You could check if the font has restrictions for embedding in InDesign.

Go to Type > Find Font…

Select the listed font and under Info check category Restrictions.

 

From my German InDesign 2021 on Windows 10 where I placed the PDF:

 

The German word for "Restrictions" is "Beschränkungen" in that screenshot.

Because I do not have access to your InDesign document and the font the value for "Restrictions" is "unknown" ( typeface is missing).

 

Regards,
Uwe Laubender

( ACP )

Inspiring
April 22, 2021

Hi Grundoon Groundhog,

After I have analyzed your pdf I could see You are using a very old bad font.

There are many font tables missing in this font.

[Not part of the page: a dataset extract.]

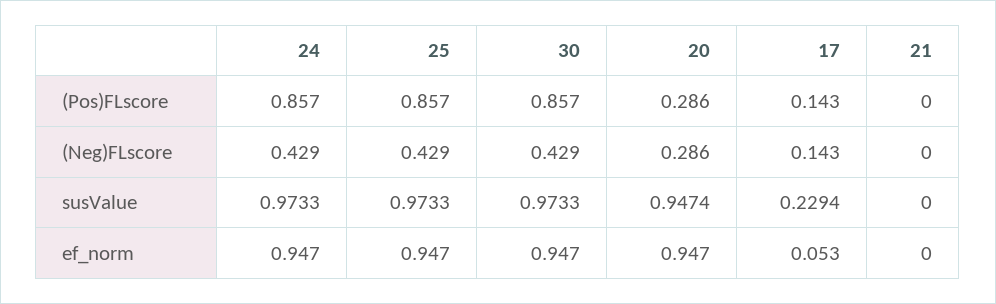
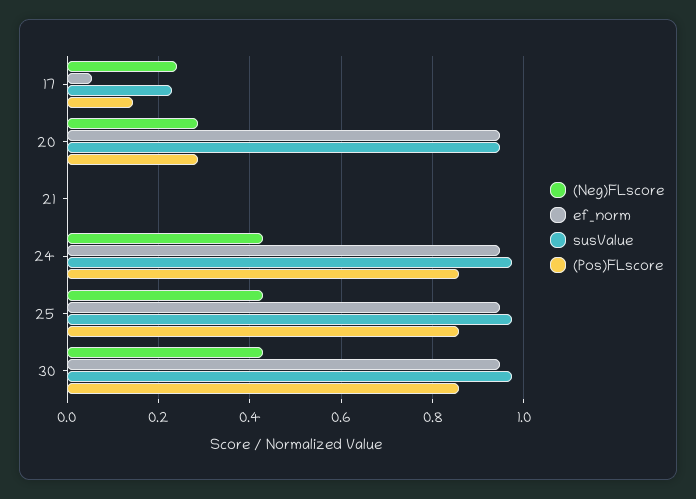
(Neg)FLscore, 17: 0.143 -> 0.24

It looks this font was converted using an old program called Alltype (1992), probably the worst font program in the history.
You really should change this font for a new and better font.
Regards
Sami

Inspiring
April 22, 2021

HI Grundoon,

probably is a font CMAP table problem.

May I ask which version is your font and how old It is?
An workaround would be convert to outlines the "In Memoriam" text.

Regards

Sami

Dov Isaacs
Legend
April 22, 2021

Such a “workaround” will degrade quality.

 

It is highly unlikely that a “font CMAP table problem” would cause a PDF file to display correctly on a MacOS system but not look correct on a Windows system, both running either Adobe Acrobat Reader or Adobe Acrobat Pro.

 

A more likely possibility is that the font was not embeddable. It displayed correctly on @Grundoon Groundhog's system because Acrobat could find the font installed on the system that created the PDF file, but couldn't find that font on the Windows system and substituted Adobe Serif MM.

 

That's exactly why we need to see the PDF file.

 

- Dov Isaacs, former Adobe Principal Scientist (April 30, 1990 - May 30, 2021)
Inspiring
April 22, 2021

Hi Mr. Isaacs,

IMHO If You are seeing the font in the PDF in Windows, the font is embedded.

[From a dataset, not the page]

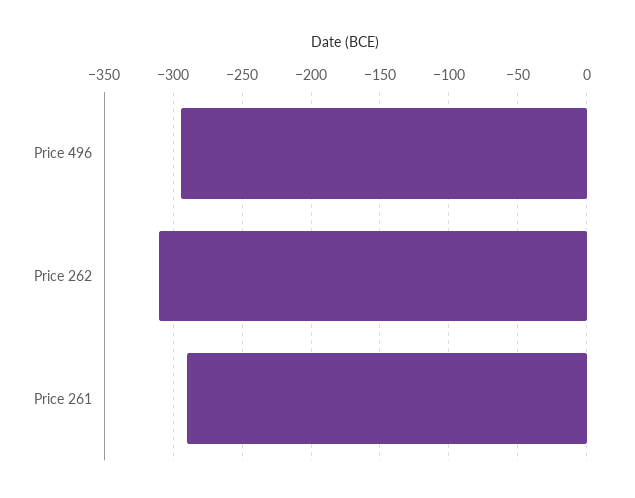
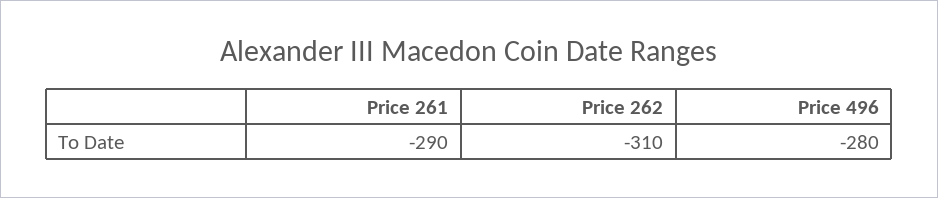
Price 496: -295 -> -280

That is the reason I think the problem is in the CMAP table.

 

Dov Isaacs
Legend
April 22, 2021

Unless you post a sample PDF file that exhibits this problem, we can't assist you one iota. Sorry!

 

- Dov Isaacs, former Adobe Principal Scientist (April 30, 1990 - May 30, 2021)
Inspiring
April 22, 2021

I did! Perhaps they didn't show up? Oh, they were PNG screen captures; perhaps they didn't appear.